Friday, May 06, 2005

Europeans to Counter Google Print Project

Yahoo! News reported Europeans have long bemoaned the influence of Hollywood movies on their culture. Now plans by Google Inc. to create a massive digital library have triggered such strong fears in Europe about Anglo-American cultural dominance that one critic is warning of a "unilateral command of the thought of the world." For Europeans, the fear is that the continent's contribution to the pillars of recorded knowledge will be crushed by a profit-oriented California company — and may end up presenting a U.S.-centric version of the world's literary legacy.

Google's ambitions are grand — if a bit more modest than the hostile corporate takeover of the tiller of world literature that many critics seem to be imagining. The project, announced in December, involves scanning millions of books at the libraries of four universities — Oxford, Harvard, Stanford and the University of Michigan — as well as the New York Public Library and putting them online. It will take years to complete.

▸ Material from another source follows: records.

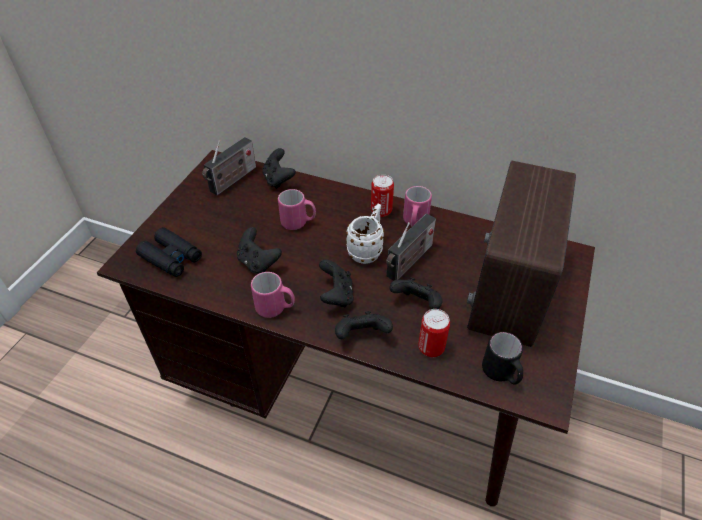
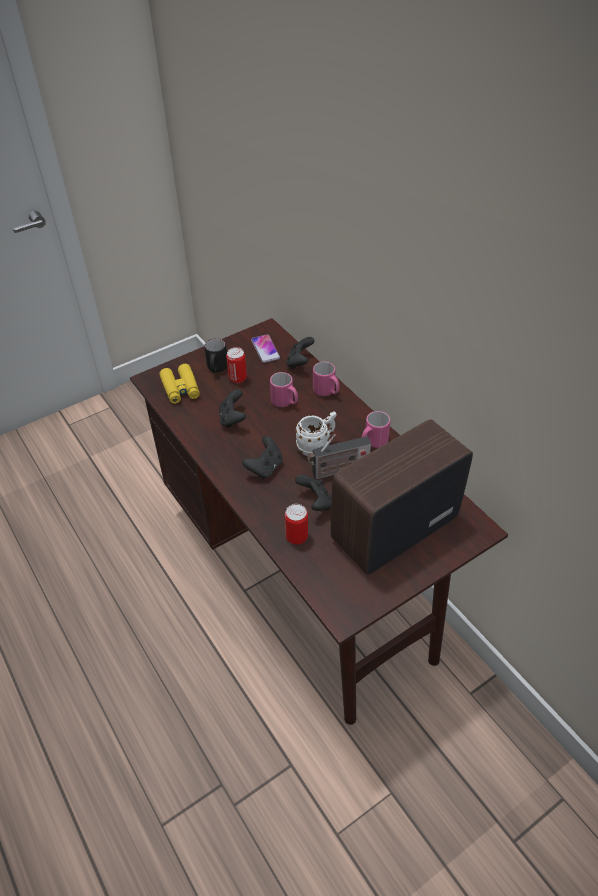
camera: 35 degrees right, 0 degrees up
black binoculars [136,227,202,277] -> yellow binoculars [159,364,200,404]
radio [202,137,256,195] -> phone [251,334,280,363]
pink mug [251,272,295,318] -> pink mug moved to [313,362,340,396]
black game controller [335,311,393,339] -> none
can [371,174,394,217] -> can moved to [226,347,247,383]
black mug [482,332,523,385] -> black mug moved to [204,338,227,373]

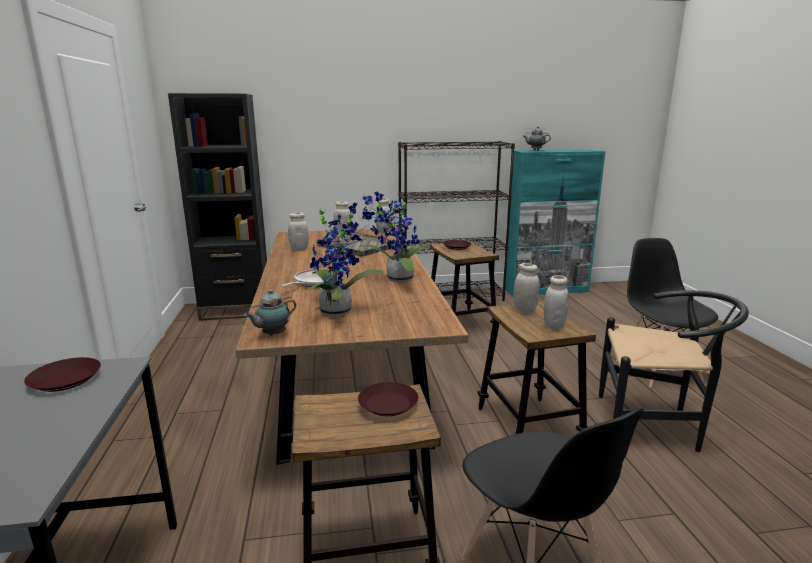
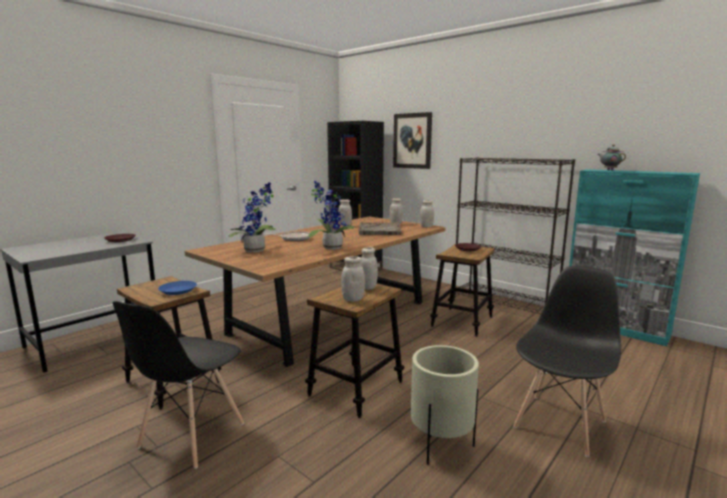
camera: 50 degrees right, 5 degrees down
teapot [244,290,296,336] -> none
brown plate [358,382,419,416] -> blue plate [158,281,197,295]
black chair [599,290,749,452] -> beige planter [411,345,479,465]
none -> picture [393,112,432,169]

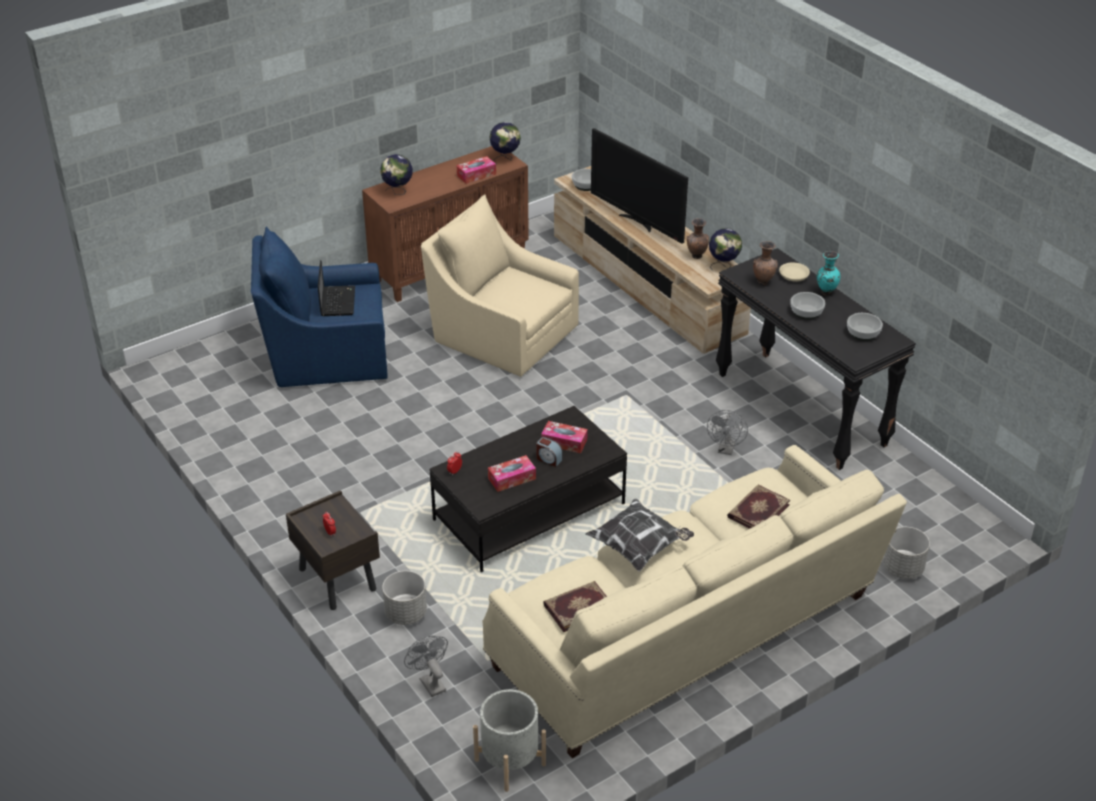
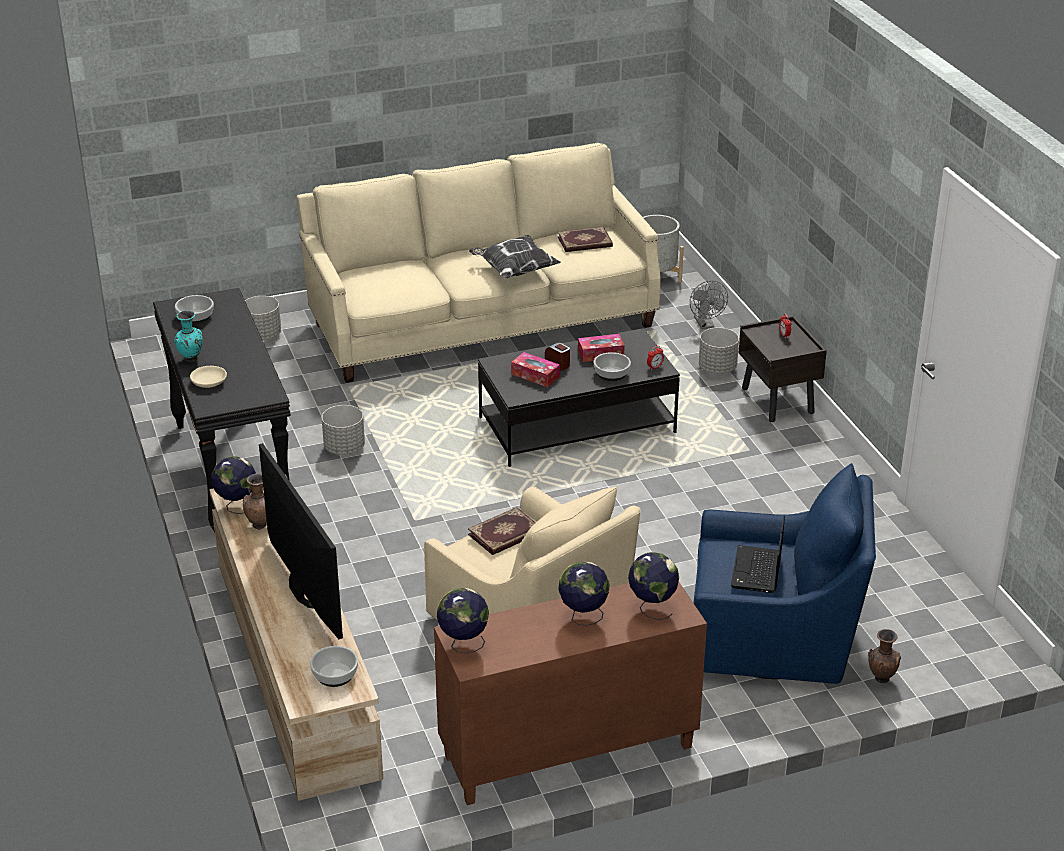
camera: 165 degrees left, 5 degrees down
tissue box [456,156,496,184] -> none
grey fan [707,410,748,455] -> grey planter [322,405,365,455]
book [727,485,790,529] -> book moved to [468,507,536,555]
brown vase [753,241,778,286] -> brown vase moved to [868,629,901,683]
bowl [790,292,825,320] -> bowl moved to [594,352,631,381]
none -> globe [558,562,609,626]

So great is the concern that six European leaders have jointly proposed creating a "European digital library" to counter the project by Google Print, as the new venture is known. Other countries are expected to come on board. Failing to digitalize — declared the heads of state in France, Germany, Italy, Spain, Poland and Hungary in an appeal to the
European Union — is to risk that "this heritage could, tomorrow, not fill its just place in the future geography of knowledge."


The French are paranoid, but in this case their paranoia is good for all of us, because now there will be additional effort spent digitizing European literature, to go along with Google's effort, and soon we may have online access to all of the world's literature.

This may cause concern among librarians, but even they need not fear, because the volume of that information will be so great that we will need their help in organizing it, and helping us find what we want.